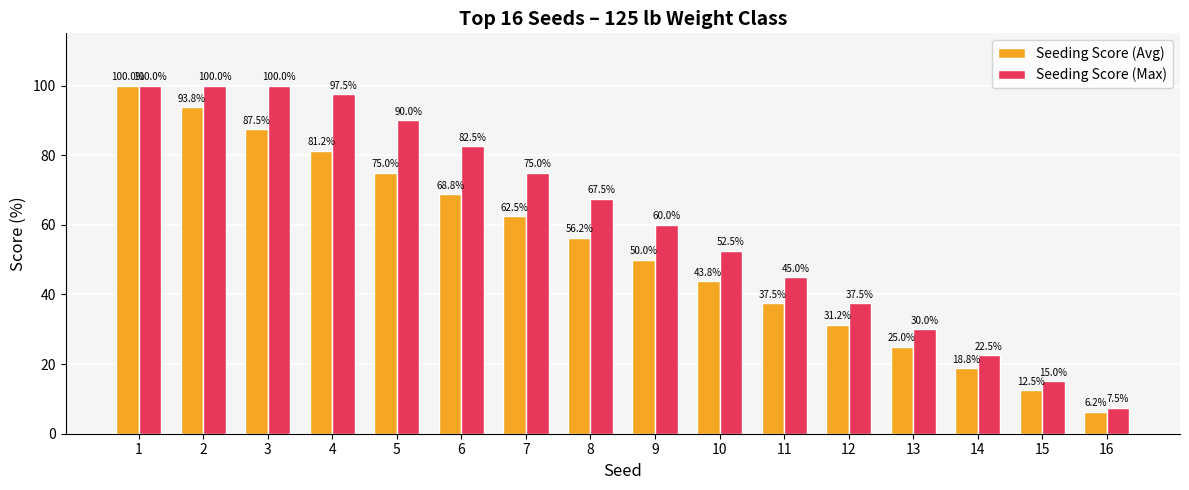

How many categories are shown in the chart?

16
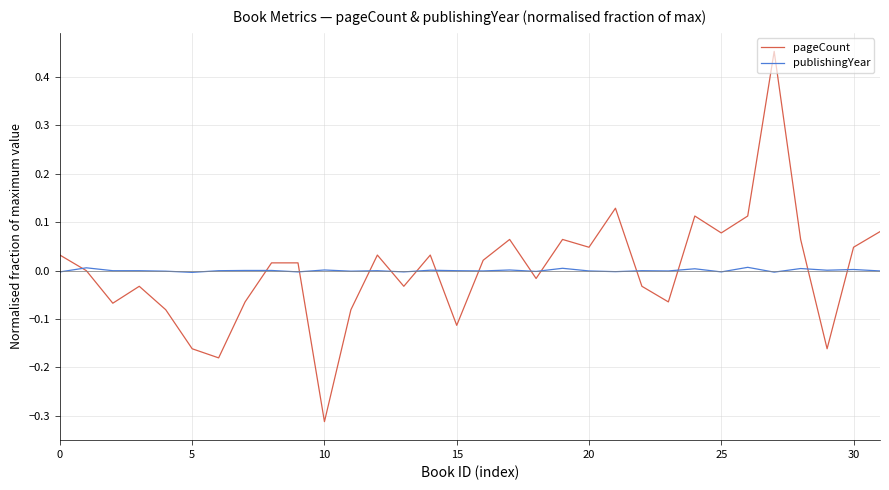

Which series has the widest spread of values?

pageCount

---

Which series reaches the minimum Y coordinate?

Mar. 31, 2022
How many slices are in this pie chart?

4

...

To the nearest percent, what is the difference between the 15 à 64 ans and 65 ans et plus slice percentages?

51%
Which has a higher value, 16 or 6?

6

Work order -> Locate every line in the items above that contains the string "many" and copy each one out. Case counts.

Problem solution ->
How many categories are shown in the chart?
How many slices are in this pie chart?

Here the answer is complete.